There’s the “Digital” Ad Agency — with a name like Smother or The Cardboard Agency or A Bafflement Group. These organizations are really good at shipping the “melt your own face off” selfie app for Wendy’s ChewCrystals or whatever. Then there’s the digital labs inside giant consulting firms. It’s hard to figure out exactly what these labs are doing—if you ask them point blank they’re unable to tell you—but best I can tell the big consultants go out to giant companies and hunt out “metrics,” and deliver a nice 36-month strategy, and then their “labs” build dashboards to show you those metrics in real time, so that you, as an executive, can enact their strategy and succeed just enough to justify buying more consulting services.
These are real software products but they don’t represent where people spend the bulk of their time with computers (messaging, games, etc). So what kind of company builds those things? The answer is “a digital product studio,” and much of the rest of the article is dedicated to defining what one of those is. Which, you need a grain of salt here because Ehrhardt (1) co-owns a “digital product studio” that employs about 300 people; and (2) is arguing at significant length that the agency/consultancy of the future is the “digital product studio.” Caveat perusor, but, also, wait a second—they did Monument Valley. He writes:
The Digital Product Studio seeks out partnerships with clients rather than the antiquated shit-flows-downhill vendor client relationship. It steadfastly avoids abusive, non-reciprocal relationships. It will work with, but not through, third parties to work with clients as it will not endanger the quality of access, process, and communications necessary to build good products. Teams take on the same emotional commitment to the product’s success as the client — we’re all in it together.

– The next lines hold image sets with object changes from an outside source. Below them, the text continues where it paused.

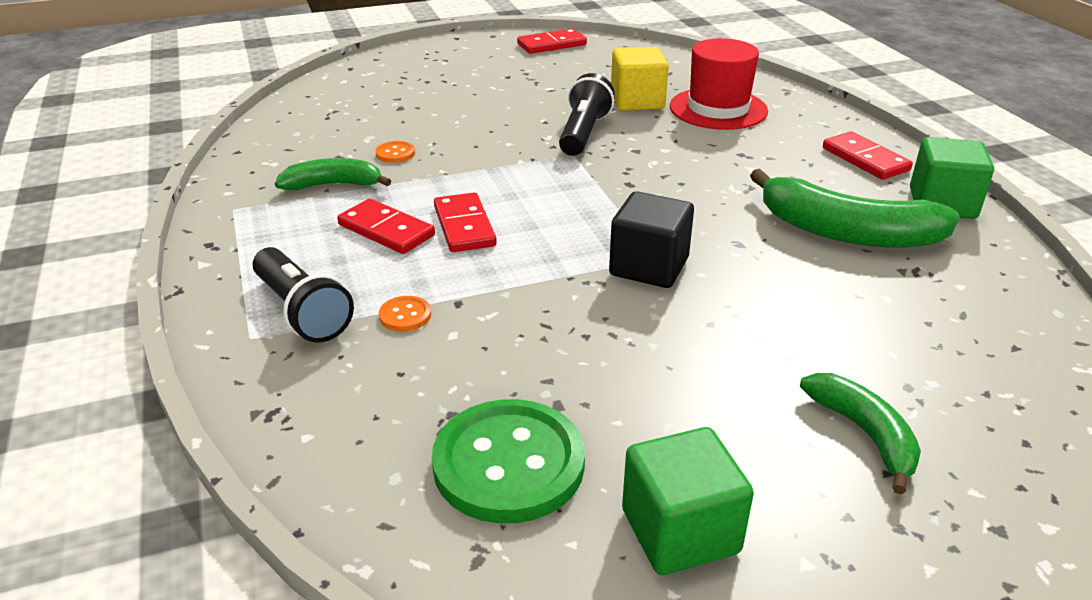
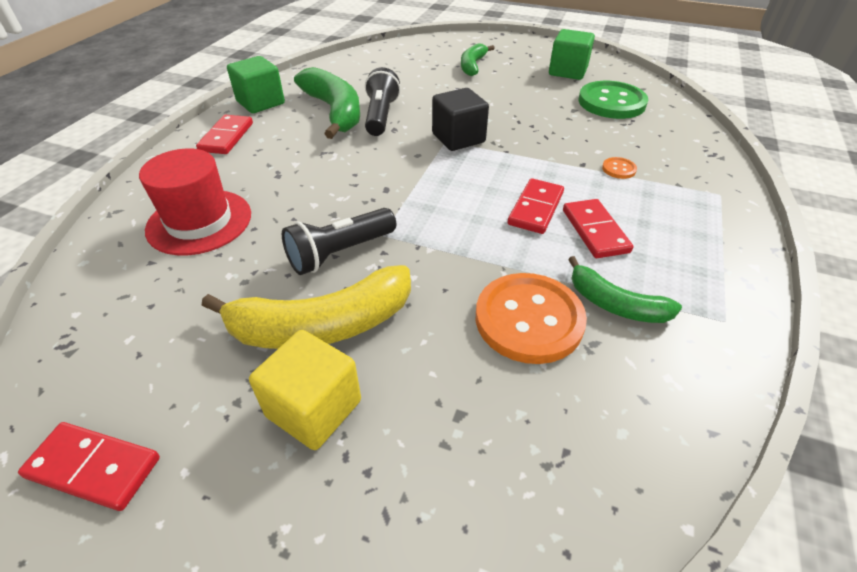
camera: 140 degrees left, 10 degrees up
black flashlight [253,247,354,343] -> black flashlight moved to [365,67,401,136]
orange button [375,141,415,163] -> orange button [476,273,587,364], size x2.40
yellow cube [611,47,669,111] -> yellow cube moved to [249,330,361,450]
none -> yellow banana [201,265,411,349]

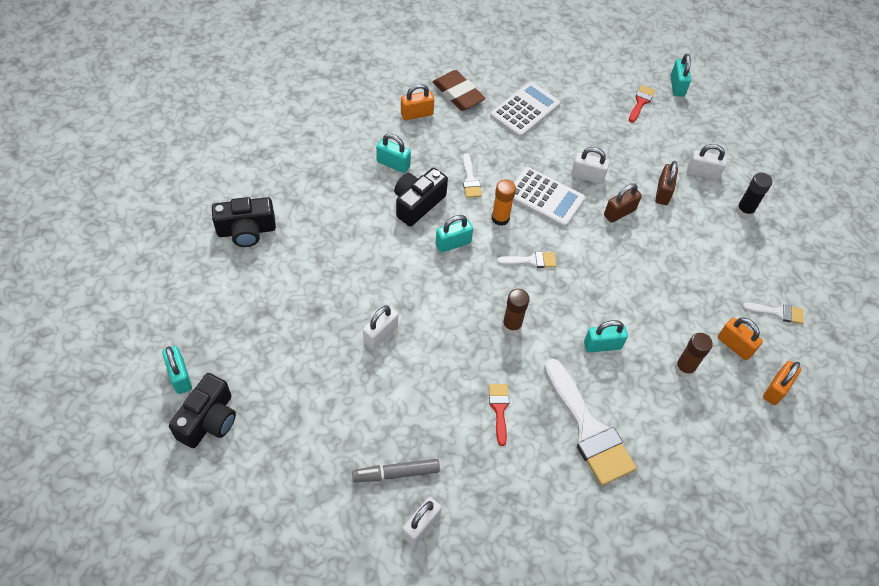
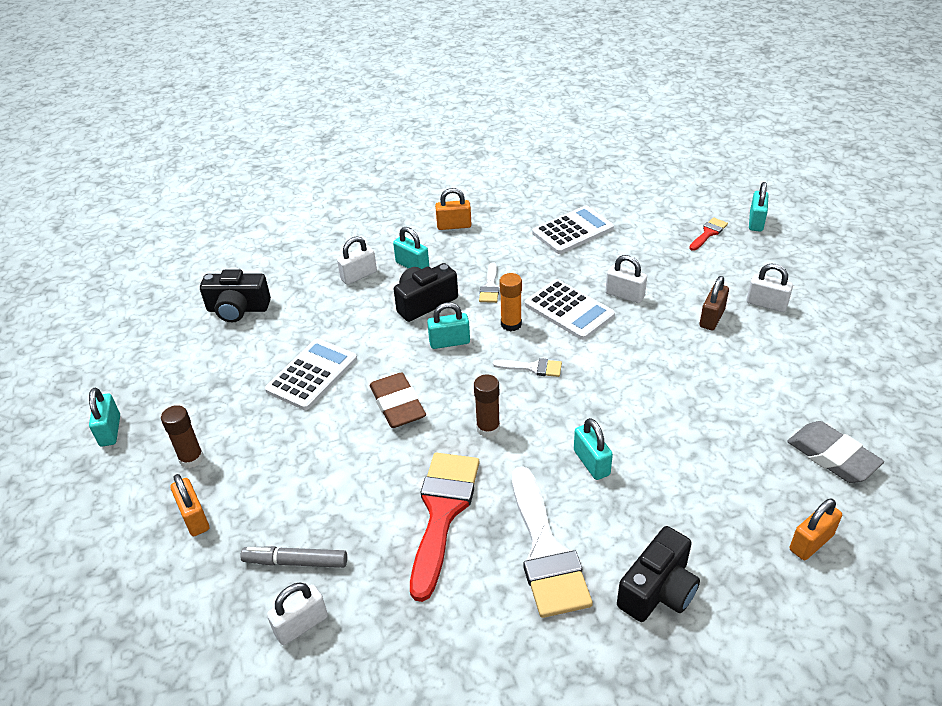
camera: 20 degrees right, 15 degrees down
black camera [169,373,236,448] -> black camera moved to [617,526,700,622]
white padlock [363,306,398,349] -> white padlock moved to [337,236,377,285]
brown eraser [433,70,486,111] -> brown eraser moved to [370,372,426,428]
red brush [489,384,509,446] -> red brush [410,453,480,602], size x2.12
turquoise padlock [584,320,628,353] -> turquoise padlock turned 60 degrees clockwise [574,418,613,480]
brown padlock [604,183,642,223] -> none
brown glue stick [675,333,713,377] -> brown glue stick moved to [161,405,204,468]
orange padlock [718,318,763,360] -> orange padlock moved to [170,474,209,536]
black glue stick [736,172,772,218] -> none
white brush [743,302,804,324] -> grey eraser [787,421,884,483]
none -> white calculator [265,339,357,410]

I read that and thought, We do that too, at Postlight! But I mean, there’s nothing actually all that high-minded about it. It’s just insanely expensive to build and ship software—25% of the salaries in advertising are below $50,400 a year, which is emphatically not the case in product development—and so you have to be crabby about it, starting with the sales process. If our digital product shop did any of the things you do in advertising (20-person teams, endless pitches, “ideation,” cocaine) we’d be dead broke in five minutes. It’s just a different business. Smaller teams, more unknowns, different kinds of risk.

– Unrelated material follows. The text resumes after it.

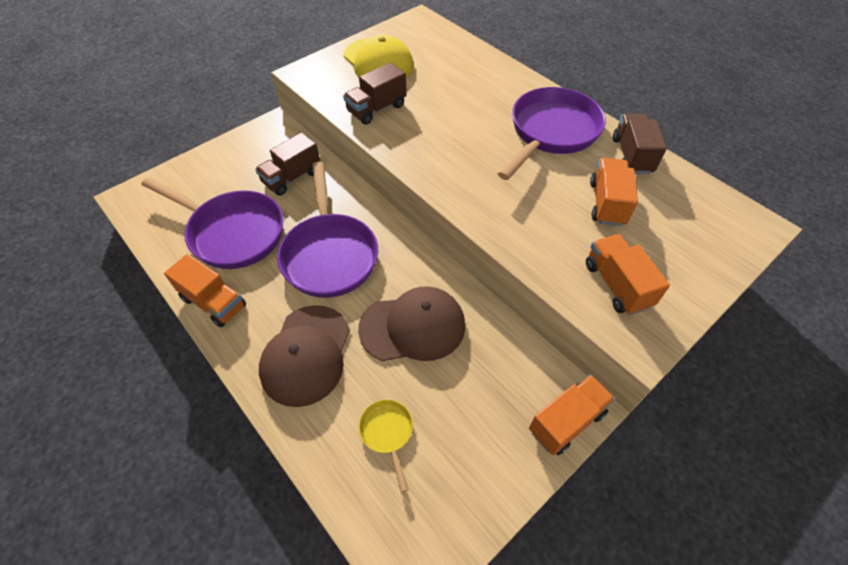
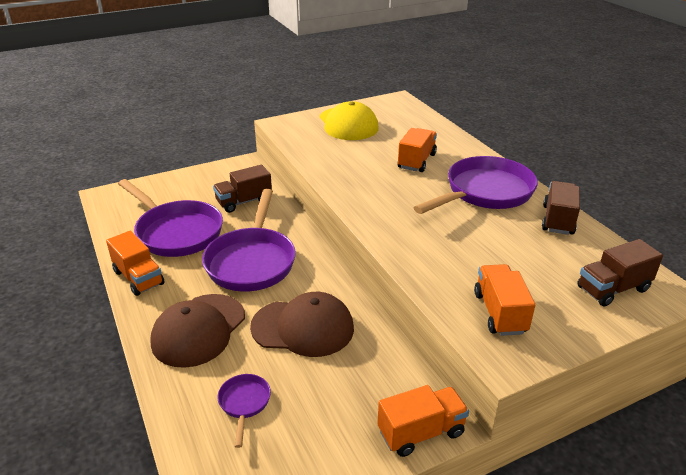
camera: 15 degrees right, 20 degrees down
brown truck [343,62,407,125] -> brown truck moved to [577,239,663,307]
yellow pan [359,399,413,493] -> purple pan [217,374,271,448]
orange truck [590,158,638,226] -> orange truck moved to [398,128,437,172]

Where Erhardt lands is that the modern digital product shop looks like this:
We talked about this idea quite a bit over the weekend. Postlight is very much a digital product studio, by this definition. We don’t have a venture wing, and I don’t know if we ever will, but we’ve already shipped a few of our own products—GIF Battle, an experiment/game, and Mercury, an AMP transformer, plus an open-source framework. With more in the works. So our triangles look like this:
Community is turning out to be very important to us in a ton of ways. We do this newsletter, a podcast, and at least one event a month. We open our space to nerdy community groups, diversity-focused groups, and to other companies. We probably reach one or two thousand people per day. This is incalculably useful for recruiting and communicating over the long haul. It brings all the people that define this new business—venture capital, tech firms, community groups, interested bystanders, designers, engineers, and product managers — together under a roof, which happens to be our roof. I probably spend an hour a day introducing people. The returns are difficult to measure and frankly why bother? You’re either going to go all in on community or you’re not. But at the same time when 200 people show up for a product launch, that’s also a really good signal.